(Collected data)
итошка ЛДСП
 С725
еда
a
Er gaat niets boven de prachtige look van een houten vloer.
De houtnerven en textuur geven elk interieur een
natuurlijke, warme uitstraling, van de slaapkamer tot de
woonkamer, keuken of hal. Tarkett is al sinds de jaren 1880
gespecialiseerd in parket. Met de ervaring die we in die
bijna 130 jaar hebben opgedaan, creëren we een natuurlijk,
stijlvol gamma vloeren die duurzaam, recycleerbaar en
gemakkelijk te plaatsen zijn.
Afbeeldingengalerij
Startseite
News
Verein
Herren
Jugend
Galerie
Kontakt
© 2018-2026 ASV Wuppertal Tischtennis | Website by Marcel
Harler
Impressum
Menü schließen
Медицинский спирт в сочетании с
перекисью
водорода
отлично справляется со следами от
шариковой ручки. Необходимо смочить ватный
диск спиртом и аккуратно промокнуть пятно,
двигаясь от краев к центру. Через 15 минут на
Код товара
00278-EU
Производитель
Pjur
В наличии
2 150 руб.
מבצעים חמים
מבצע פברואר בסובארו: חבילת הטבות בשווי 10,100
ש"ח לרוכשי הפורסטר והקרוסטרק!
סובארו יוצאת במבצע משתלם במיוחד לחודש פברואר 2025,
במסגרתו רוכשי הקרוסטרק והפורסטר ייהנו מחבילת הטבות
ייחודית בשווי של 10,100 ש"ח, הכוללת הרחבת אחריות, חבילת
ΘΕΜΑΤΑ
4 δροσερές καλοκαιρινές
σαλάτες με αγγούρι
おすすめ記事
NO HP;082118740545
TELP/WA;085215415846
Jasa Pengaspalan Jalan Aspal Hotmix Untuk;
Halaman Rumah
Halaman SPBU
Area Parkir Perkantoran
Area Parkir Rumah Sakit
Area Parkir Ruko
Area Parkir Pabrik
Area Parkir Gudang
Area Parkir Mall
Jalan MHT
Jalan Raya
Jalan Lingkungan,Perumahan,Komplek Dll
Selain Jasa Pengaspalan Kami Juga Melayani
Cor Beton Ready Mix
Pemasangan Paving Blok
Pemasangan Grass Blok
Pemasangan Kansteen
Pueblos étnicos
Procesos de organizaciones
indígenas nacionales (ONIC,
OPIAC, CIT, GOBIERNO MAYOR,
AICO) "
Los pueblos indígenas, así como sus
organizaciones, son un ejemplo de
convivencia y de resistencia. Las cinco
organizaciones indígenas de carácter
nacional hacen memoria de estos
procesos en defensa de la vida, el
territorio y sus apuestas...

Work to complete:
Retype the records above, starting with their first line and stopping after the line that contains "gemakkelijk te plaatsen zijn.". Keep each line identical to the original.

Response to the exercise:
итошка ЛДСП
 С725
еда
a
Er gaat niets boven de prachtige look van een houten vloer.
De houtnerven en textuur geven elk interieur een
natuurlijke, warme uitstraling, van de slaapkamer tot de
woonkamer, keuken of hal. Tarkett is al sinds de jaren 1880
gespecialiseerd in parket. Met de ervaring die we in die
bijna 130 jaar hebben opgedaan, creëren we een natuurlijk,
stijlvol gamma vloeren die duurzaam, recycleerbaar en
gemakkelijk te plaatsen zijn.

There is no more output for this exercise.